James Rogers, the Durham Team's mentor, and an executive director in Morgan Stanley's Fixed Income division, was also delighted, saying: "It's been inspirational to work with a team who've been so dedicated from the start. They've been so enthusiastic about wanting to get to know the charity and it really shows that for them it's not about putting something on a CV."

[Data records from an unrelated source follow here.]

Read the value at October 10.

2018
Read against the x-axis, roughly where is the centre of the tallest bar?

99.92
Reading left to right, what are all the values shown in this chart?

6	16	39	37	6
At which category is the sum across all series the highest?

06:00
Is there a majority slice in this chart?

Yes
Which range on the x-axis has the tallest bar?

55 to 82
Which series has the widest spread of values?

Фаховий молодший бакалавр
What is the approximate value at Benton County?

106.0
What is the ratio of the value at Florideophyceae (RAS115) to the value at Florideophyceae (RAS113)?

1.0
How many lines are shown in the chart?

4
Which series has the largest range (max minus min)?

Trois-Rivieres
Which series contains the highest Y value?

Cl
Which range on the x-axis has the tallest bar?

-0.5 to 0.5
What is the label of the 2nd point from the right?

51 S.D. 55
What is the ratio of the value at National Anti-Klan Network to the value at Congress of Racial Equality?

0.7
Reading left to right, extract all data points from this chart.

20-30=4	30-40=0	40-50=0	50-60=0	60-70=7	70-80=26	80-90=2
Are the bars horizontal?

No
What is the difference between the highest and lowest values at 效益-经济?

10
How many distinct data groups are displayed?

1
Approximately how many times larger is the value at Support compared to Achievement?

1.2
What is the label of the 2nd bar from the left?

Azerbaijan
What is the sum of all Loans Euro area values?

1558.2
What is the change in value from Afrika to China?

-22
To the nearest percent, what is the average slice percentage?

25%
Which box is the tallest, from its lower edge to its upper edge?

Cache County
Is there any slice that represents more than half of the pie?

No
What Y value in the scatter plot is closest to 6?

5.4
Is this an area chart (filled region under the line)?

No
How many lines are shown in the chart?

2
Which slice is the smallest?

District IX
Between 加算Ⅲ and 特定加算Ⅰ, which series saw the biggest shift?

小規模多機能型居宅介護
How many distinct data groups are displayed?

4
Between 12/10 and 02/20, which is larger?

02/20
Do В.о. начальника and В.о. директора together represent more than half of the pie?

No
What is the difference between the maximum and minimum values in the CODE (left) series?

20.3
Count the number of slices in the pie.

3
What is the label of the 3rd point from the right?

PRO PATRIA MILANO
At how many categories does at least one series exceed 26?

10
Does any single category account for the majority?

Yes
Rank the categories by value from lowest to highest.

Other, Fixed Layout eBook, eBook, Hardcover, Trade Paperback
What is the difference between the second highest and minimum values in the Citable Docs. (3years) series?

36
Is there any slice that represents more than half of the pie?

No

"I went to Durham as a student, and I didn't really get involved in the local community, so this was an opportunity for me to go back and do so. Giving back is something we believe very strongly in at Morgan Stanley, and the students have been really good advocates for it."
After the event, the winners chatted to Goran Trapp, a managing director in the Fixed Income & Commodities division and a competition judge. Pleased with their labours, he told The Gateway: "It's uplifting to feel the energy of the students when they tackle the worthwhile problems and challenges the charities send them."
"A few years ago, we realised that students don't necessarily get to volunteer, so we were pleased to be able to present them with an opportunity to do so. It's also a way for us to show that we care about the community - one of Morgan Stanley's founding principles is to give back, and this is part of that wider effort.
"Some of the contestants were exceptionally good. All employers want to find exceptional people, and any would be very happy if these students were to come and join them."
The teams and their challenges
Bristol's team was paired with local charity Community Resolve, and improved their website and explored new revenue streams.
The Durham contestants were coupled with the Durham Area Disability Leisure Group (DADLG), and found a variety of ways to help disabled young people access employment.
Exeter's team joined the Refugee Support Group (Devon), which helps asylum seekers in the county. The students helped them explore sustainable sources of revenue.
Glasgow's team found themselves working with Carers Link, a charity which works with carers in a suburb of Glasgow, and helped them communicate better with young carers in the area.
The LSE's team joined Kids Company, which helps children in central London. They explored the feasibility of setting up a charity shop to bolster revenue.
Manchester's entrants helped ReachOut!, a mentoring charity for young people. They helped them increase uptake and retention of volunteer mentors from the student population.
Finally, the team from UCL linked up with Body & Soul, a charity helping people affected by HIV. They set about opening the student market for their awareness-raising services.